### What you will do
Report each line of the records where "Table" occurs.

### Exercise material
# # # # # # #

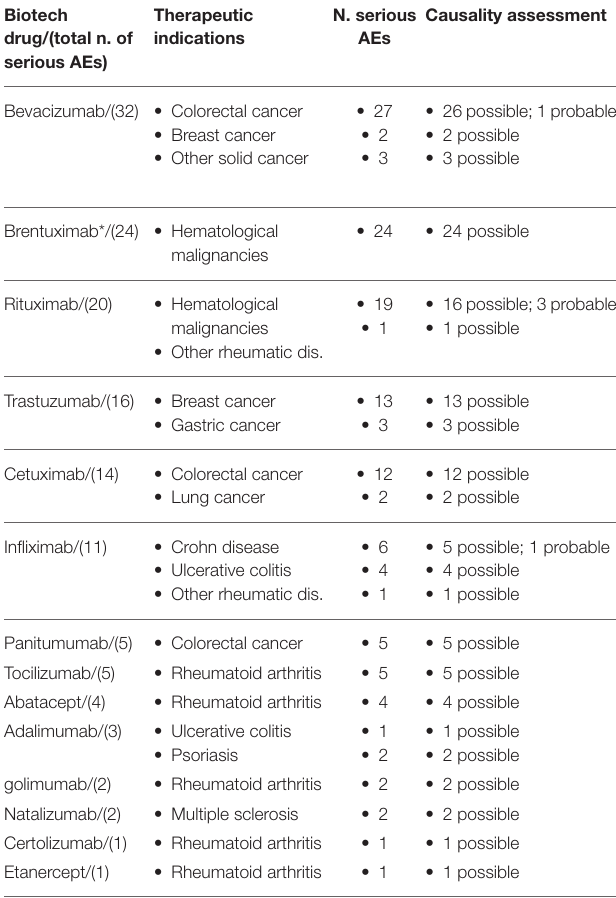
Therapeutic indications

# # # # # # #

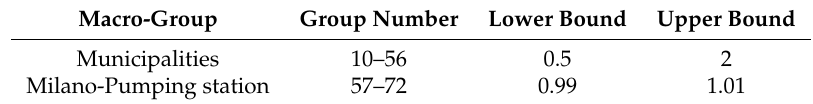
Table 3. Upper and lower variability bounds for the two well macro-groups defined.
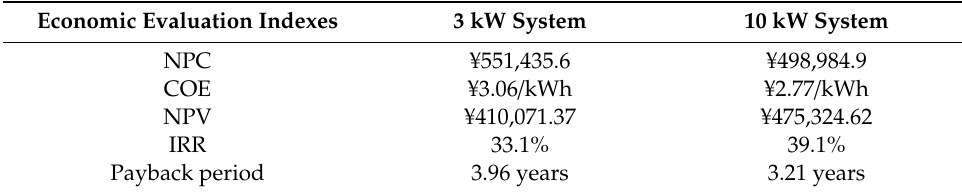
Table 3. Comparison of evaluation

# # # # # # #

### Answer for this exercise
Table 3. Upper and lower variability bounds for the two well macro-groups defined.
Table 3. Comparison of evaluation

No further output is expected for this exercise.